-- INPUT RECORDS follows --
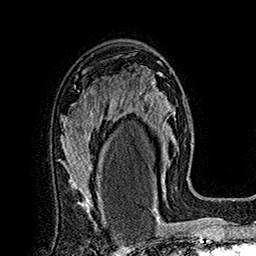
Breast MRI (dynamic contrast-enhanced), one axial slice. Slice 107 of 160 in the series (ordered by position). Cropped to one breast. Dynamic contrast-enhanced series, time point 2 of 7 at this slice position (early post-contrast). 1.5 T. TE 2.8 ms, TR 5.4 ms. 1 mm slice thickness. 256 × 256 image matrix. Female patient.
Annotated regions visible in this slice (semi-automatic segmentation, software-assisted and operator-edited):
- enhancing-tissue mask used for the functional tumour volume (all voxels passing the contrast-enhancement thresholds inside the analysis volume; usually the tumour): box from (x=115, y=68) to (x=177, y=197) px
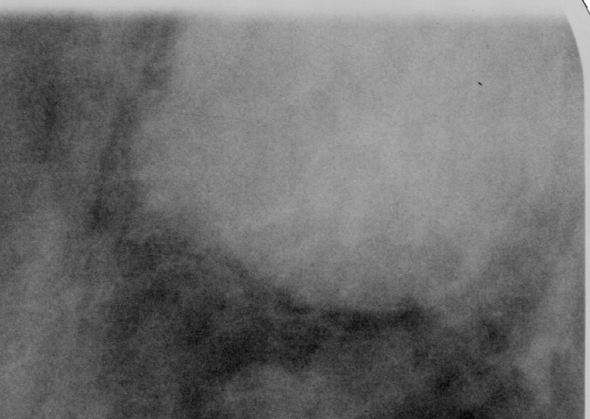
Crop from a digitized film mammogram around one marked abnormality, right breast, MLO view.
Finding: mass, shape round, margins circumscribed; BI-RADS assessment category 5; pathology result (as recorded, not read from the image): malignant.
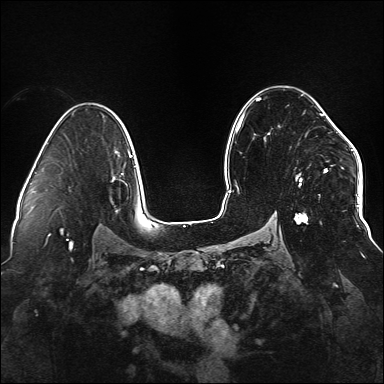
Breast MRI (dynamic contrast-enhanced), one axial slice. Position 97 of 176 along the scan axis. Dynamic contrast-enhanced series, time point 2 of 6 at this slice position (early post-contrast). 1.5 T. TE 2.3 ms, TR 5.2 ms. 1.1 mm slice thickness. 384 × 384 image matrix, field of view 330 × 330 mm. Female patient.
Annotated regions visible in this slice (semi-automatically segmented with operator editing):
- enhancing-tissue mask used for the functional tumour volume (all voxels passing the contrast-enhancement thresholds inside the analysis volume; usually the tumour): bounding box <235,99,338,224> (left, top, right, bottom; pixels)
-- INPUT RECORDS concluded --
WHAT THE EXERCISE ASKS →
What is needed is an exact copy of the records above, with no pictures in it.

YOUR RESPONSE →
Breast MRI (dynamic contrast-enhanced), one axial slice. Slice 107 of 160 in the series (ordered by position). Cropped to one breast. Dynamic contrast-enhanced series, time point 2 of 7 at this slice position (early post-contrast). 1.5 T. TE 2.8 ms, TR 5.4 ms. 1 mm slice thickness. 256 × 256 image matrix. Female patient.
Annotated regions visible in this slice (semi-automatic segmentation, software-assisted and operator-edited):
- enhancing-tissue mask used for the functional tumour volume (all voxels passing the contrast-enhancement thresholds inside the analysis volume; usually the tumour): box from (x=115, y=68) to (x=177, y=197) px
Crop from a digitized film mammogram around one marked abnormality, right breast, MLO view.
Finding: mass, shape round, margins circumscribed; BI-RADS assessment category 5; pathology result (as recorded, not read from the image): malignant.
Breast MRI (dynamic contrast-enhanced), one axial slice. Position 97 of 176 along the scan axis. Dynamic contrast-enhanced series, time point 2 of 6 at this slice position (early post-contrast). 1.5 T. TE 2.3 ms, TR 5.2 ms. 1.1 mm slice thickness. 384 × 384 image matrix, field of view 330 × 330 mm. Female patient.
Annotated regions visible in this slice (semi-automatically segmented with operator editing):
- enhancing-tissue mask used for the functional tumour volume (all voxels passing the contrast-enhancement thresholds inside the analysis volume; usually the tumour): bounding box <235,99,338,224> (left, top, right, bottom; pixels)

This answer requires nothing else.